Stored entries:
• • • • • • •

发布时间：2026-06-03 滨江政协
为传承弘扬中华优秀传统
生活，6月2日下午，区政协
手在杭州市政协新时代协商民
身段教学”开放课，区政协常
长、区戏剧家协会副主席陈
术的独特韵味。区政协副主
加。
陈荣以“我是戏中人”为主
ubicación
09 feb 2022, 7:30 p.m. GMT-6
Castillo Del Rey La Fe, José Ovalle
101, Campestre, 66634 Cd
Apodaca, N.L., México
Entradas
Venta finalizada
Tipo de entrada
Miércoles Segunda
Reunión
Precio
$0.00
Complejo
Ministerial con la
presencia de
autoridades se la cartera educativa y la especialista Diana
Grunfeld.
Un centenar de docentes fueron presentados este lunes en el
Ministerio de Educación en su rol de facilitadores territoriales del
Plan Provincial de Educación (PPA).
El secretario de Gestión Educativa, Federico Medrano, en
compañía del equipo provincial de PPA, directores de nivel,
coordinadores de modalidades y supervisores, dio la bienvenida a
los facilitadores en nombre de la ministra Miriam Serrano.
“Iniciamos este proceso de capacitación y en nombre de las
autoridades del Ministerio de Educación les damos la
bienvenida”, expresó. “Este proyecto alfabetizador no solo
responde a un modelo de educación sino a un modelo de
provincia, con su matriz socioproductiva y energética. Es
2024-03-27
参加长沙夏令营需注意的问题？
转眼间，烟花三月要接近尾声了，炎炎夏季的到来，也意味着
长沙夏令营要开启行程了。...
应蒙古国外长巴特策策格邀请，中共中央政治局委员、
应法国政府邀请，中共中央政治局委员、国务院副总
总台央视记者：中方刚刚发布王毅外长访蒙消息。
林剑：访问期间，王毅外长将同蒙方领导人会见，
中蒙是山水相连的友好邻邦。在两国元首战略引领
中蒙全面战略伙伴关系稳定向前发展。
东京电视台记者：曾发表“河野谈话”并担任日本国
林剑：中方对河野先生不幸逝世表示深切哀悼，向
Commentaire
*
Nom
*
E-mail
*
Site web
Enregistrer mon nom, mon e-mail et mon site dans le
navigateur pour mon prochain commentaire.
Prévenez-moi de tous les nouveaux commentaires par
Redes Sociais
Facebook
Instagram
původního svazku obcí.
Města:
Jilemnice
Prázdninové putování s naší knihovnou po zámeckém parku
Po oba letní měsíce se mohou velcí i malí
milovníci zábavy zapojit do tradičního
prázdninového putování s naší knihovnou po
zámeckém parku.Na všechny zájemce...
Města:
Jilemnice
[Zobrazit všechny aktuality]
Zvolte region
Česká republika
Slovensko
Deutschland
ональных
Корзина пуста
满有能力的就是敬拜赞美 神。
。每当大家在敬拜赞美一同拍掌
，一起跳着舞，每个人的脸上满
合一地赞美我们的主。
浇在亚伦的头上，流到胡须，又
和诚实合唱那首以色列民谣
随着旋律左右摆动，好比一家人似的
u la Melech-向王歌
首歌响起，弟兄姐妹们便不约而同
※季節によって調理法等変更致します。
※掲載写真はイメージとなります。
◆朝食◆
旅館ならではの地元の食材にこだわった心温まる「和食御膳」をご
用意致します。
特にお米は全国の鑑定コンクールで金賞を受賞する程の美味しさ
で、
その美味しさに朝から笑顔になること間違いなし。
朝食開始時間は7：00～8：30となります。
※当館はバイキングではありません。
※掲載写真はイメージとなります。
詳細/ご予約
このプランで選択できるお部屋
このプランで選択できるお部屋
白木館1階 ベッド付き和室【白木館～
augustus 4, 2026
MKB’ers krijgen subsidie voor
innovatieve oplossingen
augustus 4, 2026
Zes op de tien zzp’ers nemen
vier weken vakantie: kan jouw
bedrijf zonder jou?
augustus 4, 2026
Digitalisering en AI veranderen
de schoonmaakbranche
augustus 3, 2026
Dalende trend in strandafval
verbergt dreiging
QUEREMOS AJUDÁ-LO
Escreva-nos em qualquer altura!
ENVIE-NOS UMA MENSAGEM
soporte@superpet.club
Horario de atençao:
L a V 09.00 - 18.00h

• • • • • • •

What is required: Look through the data above. Copy every line with the string "facilitadores" in it.

Response to this task:
Ministerio de Educación en su rol de facilitadores territoriales del
los facilitadores en nombre de la ministra Miriam Serrano.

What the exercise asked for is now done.